Collège des Écossais, Montpellier


The College Des Ecossais was founded by Patrick Geddes in 1924 as an international teaching establishment located in Montpellier, in south of France.

The site

When coming back in Europe in 1924 after a long stay in India, Geddes decided to settle with his daughter Norah in Montpellier, a city that was already linked with Scotland since Middle Age, when it became the European capital of medicine: "In this he was harking back to medieval ideas, looking for unity among scholars who saw a wholeness in their studies and in where they lived with others from other lands".
As the Jardin des plantes de Montpellier, first botanical garden in France, was implemented there in 1593 as part of the medicine faculty, the place had a long-standing tradition in these sciences. Moreover, the biologist Charles Flahault, that Geddes considered the greatest of their times was living there. « The concept of the Scots College as an international students’ Center emerged during Geddes’ first travel to Montpellier in 1890, when invited by his friend Charles Flahault » after « he met the French botanist at the Marine Station of Roscoff in 1878. »

The buildings

Like the one he had already installed in 1892 in Royal Mile when renovating Edinburgh Old Town, Geddes had an Outlook Tower attached to the Scottish Pavilion, both erected by the local architect Edmond Leenhardt in white local stone.
He had also an Indian Pavilion designed and built by his son-in-law Frank Mears, that was to be headed by Rabindranath Tagore. An American Pavilion was also in program.
« The concept of itinerant students went back to earlier times when students throughout Europe would travel to other countries and institutions to complete their education in real situations rather than be restricted to dry home and university study ». But as the College was also conceived as an educational and research center, the Scottish Pavilion housed too the SIGMA laboratory founded by Josias Braun-Blanquet, the Swiss botanist settled in Montpellier after he submitted a dissertation on phytosociology supervised by Flahault.

The gardens

By conceiving it as a place for teaching not only regional culture, geography, town planning, sociology, biology, botany and other sciences, but mainly “Life As a Whole”, Geddes creates there the last of what the French philosopher Thierry Paquot calls PG’s finest invention: the pedagogical garden. « To the end of his life he insisted on teaching outdoors whenever possible, taking his students on long walks into the neighbouring countryside.

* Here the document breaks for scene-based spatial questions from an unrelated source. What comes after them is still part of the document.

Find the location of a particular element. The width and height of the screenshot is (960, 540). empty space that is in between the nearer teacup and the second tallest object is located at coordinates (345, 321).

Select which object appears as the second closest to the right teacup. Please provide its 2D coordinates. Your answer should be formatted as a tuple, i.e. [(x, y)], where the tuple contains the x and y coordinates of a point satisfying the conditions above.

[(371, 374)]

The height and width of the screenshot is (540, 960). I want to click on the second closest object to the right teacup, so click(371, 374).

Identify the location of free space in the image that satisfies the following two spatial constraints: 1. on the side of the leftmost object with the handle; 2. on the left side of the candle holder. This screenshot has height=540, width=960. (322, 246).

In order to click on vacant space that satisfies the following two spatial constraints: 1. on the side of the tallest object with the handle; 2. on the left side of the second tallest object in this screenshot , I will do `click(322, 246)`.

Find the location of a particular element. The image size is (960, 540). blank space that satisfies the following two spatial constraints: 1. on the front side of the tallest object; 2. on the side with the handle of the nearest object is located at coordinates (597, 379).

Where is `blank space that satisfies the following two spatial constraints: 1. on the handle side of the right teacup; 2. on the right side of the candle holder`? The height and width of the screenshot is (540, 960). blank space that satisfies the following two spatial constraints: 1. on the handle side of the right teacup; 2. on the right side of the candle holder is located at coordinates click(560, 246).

He was an environmentalist long before the word “environment” became fashionable, and his teachings are increasingly studied and applied today. »
As he already did years ahead with the original thematic botanic garden he created in the University of Dundee, then dedicated to Shakespeare’s flowers, Geddes dedicates several parterres in that parcel of Mediterranean landscape to the Greek philosophers on both sides of an alley of cypress trees.
So, more than all the garden is for Geddes the ideal place for practicing the wise conclusion of Voltaire’s Candide. « An active, constructive peace is the only one that can compete with war and its glory: action. Therefore, said Geddes, peace means an unending fight against disease and slums, ignorance and economic injustice, against deforestation and waste of natural resources; peace means, both concretely and figuratively, that everyone must cultivate his garden, » il faut cultiver son jardin

The College nowadays and Geddes’ heritage in France

Thanks to the non-profit, the whole site was gazetted as a ”Monument historique” in December 2013. Until then, the Cité internationale universitaire de Paris was the only students’ hostel to be considered so. With Metagraphies, Sabine Kraus has organised commented visits of the College on several occasions, in order to illustrate in vivo how « Geddes’ human ecology unifies Nature and Civilisation ». By Leaves We Live, Vivendo Discimus, Conservative Surgery, Think Global Act Local, the Valley Section,… by wandering through the actual site, everyone can see how « All these concepts are engraved into the form of thinking machines on the walls of the Scottish Pavilion, as well as modeled in the landscape ».